But which prices matter? Bloomberg’s Javier Blas pointed out that the price of WTI—while important to Wall Street, and to Trump—is far less important to ordinary consumers than the bundle of products produced from crude oil, like diesel, jet fuel, and gasoline. “Those are all individual commodity markets,” Johnston told me. “Refineries refine a barrel of crude oil into a cocktail of those products. It can change which crudes it will refine. It can change the yields. But, as a general rule, a refinery can’t turn one barrel of oil into one barrel of gasoline.” Blas writes, “While the price of Texas crude is up 60 percent since January, the cost of key everyday fuels has risen by between 85 percent and 120 percent.”

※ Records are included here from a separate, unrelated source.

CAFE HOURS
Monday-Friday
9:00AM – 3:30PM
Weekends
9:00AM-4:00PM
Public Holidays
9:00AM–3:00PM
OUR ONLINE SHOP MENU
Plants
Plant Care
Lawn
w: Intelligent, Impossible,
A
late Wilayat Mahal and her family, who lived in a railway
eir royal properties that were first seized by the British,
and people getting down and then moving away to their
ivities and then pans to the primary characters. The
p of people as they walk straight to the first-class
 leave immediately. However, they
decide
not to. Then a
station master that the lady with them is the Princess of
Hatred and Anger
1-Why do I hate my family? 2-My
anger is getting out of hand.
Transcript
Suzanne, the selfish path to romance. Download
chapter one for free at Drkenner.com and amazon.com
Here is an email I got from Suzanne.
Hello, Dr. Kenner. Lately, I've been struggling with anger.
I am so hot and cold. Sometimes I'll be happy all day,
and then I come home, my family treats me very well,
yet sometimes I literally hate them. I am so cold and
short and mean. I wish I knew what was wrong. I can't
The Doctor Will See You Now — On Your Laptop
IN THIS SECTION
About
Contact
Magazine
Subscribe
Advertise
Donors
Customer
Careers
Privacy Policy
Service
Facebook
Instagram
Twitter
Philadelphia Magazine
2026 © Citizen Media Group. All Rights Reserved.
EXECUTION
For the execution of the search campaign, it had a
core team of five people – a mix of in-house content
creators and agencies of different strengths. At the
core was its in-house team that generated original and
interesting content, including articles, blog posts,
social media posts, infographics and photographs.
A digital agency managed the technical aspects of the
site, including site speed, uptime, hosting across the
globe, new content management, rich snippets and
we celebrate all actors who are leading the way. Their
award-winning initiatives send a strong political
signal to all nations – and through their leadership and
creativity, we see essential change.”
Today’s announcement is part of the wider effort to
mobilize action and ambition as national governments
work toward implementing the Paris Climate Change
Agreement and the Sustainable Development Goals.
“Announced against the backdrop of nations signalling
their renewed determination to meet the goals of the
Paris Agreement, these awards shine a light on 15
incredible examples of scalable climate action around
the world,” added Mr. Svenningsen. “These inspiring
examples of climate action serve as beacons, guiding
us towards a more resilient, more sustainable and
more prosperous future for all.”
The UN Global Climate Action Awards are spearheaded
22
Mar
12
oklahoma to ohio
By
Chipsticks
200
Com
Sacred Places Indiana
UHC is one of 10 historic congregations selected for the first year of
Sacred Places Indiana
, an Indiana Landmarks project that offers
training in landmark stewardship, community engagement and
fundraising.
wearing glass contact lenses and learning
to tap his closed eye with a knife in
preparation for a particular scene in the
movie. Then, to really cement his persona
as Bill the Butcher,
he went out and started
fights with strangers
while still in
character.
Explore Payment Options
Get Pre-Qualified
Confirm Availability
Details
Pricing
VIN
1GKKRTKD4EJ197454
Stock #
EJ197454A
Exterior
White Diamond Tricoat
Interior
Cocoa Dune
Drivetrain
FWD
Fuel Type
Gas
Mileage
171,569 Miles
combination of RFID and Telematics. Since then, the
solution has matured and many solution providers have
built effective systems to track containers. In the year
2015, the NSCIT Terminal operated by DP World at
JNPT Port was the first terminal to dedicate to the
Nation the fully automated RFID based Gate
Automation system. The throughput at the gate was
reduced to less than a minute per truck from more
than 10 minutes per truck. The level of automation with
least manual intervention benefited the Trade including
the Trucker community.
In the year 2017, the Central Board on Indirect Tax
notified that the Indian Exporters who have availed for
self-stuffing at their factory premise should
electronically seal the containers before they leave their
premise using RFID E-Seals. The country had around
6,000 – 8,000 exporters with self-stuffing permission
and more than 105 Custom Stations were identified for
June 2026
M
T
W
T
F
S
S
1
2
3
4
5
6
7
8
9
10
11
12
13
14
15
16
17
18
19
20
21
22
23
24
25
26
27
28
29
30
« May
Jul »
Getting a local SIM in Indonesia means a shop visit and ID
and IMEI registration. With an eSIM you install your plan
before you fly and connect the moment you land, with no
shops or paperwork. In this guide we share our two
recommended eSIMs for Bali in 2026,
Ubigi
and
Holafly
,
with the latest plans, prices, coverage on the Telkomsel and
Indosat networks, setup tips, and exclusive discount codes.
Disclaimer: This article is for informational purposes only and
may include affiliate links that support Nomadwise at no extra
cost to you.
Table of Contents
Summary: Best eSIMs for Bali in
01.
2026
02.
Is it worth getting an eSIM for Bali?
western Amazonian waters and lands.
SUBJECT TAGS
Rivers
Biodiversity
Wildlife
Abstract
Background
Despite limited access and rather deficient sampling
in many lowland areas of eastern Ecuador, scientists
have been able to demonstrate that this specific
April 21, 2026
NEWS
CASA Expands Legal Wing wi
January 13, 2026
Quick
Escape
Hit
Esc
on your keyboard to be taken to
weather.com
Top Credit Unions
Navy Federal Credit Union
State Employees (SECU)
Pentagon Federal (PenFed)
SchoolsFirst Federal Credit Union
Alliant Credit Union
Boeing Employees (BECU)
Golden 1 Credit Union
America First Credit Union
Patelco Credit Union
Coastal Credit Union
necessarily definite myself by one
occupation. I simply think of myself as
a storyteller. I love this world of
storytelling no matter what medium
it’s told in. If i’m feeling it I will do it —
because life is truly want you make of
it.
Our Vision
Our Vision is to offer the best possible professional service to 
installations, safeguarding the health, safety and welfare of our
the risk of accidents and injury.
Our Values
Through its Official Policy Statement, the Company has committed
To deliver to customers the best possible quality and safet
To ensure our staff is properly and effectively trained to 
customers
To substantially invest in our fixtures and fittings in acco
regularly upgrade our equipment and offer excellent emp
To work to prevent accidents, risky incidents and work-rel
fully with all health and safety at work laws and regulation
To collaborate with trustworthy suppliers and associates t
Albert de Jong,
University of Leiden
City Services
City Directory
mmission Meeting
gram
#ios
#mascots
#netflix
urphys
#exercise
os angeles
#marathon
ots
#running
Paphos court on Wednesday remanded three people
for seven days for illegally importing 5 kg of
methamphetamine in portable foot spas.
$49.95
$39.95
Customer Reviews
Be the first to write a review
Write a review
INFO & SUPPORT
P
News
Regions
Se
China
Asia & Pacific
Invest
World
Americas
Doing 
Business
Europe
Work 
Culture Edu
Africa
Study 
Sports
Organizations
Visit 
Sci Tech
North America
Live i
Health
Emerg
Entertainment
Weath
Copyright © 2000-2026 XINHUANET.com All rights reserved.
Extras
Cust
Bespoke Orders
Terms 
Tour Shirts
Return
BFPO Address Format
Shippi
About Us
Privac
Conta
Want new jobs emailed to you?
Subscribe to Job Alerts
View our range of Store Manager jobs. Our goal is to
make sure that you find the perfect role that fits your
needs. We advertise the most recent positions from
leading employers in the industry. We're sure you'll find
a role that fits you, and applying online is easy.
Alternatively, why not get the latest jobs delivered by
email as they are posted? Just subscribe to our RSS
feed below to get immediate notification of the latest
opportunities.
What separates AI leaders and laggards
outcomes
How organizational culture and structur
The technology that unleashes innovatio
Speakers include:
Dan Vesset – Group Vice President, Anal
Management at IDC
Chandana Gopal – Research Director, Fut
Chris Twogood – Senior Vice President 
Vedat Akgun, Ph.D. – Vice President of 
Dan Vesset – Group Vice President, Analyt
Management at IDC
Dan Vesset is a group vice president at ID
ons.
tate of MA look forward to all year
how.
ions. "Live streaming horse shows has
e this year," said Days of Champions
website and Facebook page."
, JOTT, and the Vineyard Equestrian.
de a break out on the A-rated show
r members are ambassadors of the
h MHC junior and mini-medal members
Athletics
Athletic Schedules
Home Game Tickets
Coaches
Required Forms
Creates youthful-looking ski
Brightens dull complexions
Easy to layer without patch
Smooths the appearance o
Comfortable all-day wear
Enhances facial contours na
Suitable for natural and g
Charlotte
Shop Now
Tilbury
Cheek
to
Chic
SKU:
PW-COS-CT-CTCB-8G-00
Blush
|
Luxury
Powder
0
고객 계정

While higher prices at the pump are certainly a concern for drivers in the U.S. and their elected officials, poorer countries that depend on fuel imports are likely to face real, painful supply constraints, losing out on increasingly costly bids for tankers to wealthier buyers in the U.S., Europe, and East Asia. As a result, oil import–dependent nations have adopted creative measures like mandating four-day workweeks and imposing penalties on gas-powered cars. “If you can’t afford higher prices, you can’t incentivize that gasoline tanker floating around at sea into your country,” Johnston says. “Even if you are the person who is wealthy and can afford it, there will not be any gas in the gas station because the gas station was not able to justify purchasing those supplies.”
If turmoil at the Strait of Hormuz persists, the World Food Program estimates that an additional 45 million people could face acute food insecurity this year, as aid supply chains are snarled and poorer countries become unable to import and produce fertilizers ahead of key planting seasons for staple crops like rice.
Shanaka Anslem Perera writes that four of Bangladesh’s five urea factories have been shut down as a result of government-ordered gas rationing, imposed after Qatar began halting gas exports. Attacks in that country have shuttered 17 percent of the world’s LNG capacity, as well as the largest single-site urea exporter on the planet. “The shutdown,” he adds, “coincides with Boro rice season, which accounts for more than half of Bangladesh’s approximately 40 million tonne annual grain output. Current stockpiles of roughly 468,000 to 525,000 tonnes provide a buffer measured in weeks, not months.”
The wide-ranging human costs of this war apparently haven’t registered with the White House. Pentagon officials seem to be ordering missile strikes with about as much care as they invest in summoning a burrito from Uber Eats; those tracking their macros may well spend more time deliberating between chicken and carnitas than they do considering whether a direct hit will kill 10, 20, or 150 civilians. At least 1,500 people are believed to have been killed in Iran so far.
Trump would much rather talk about gas prices than the 13 U.S. soldiers who’ve died in his pointless war, or the more than 324 children killed across Iran and Lebanon. Discussions about fuel costs, supply chains, and futures markets matter because millions of lives and livelihoods depend on them. They shouldn’t distract attention away—as the president might hope—from the thousands being starved, maimed, impoverished, and killed because of a nihilistic war of aggression waged by leaders who couldn’t care less.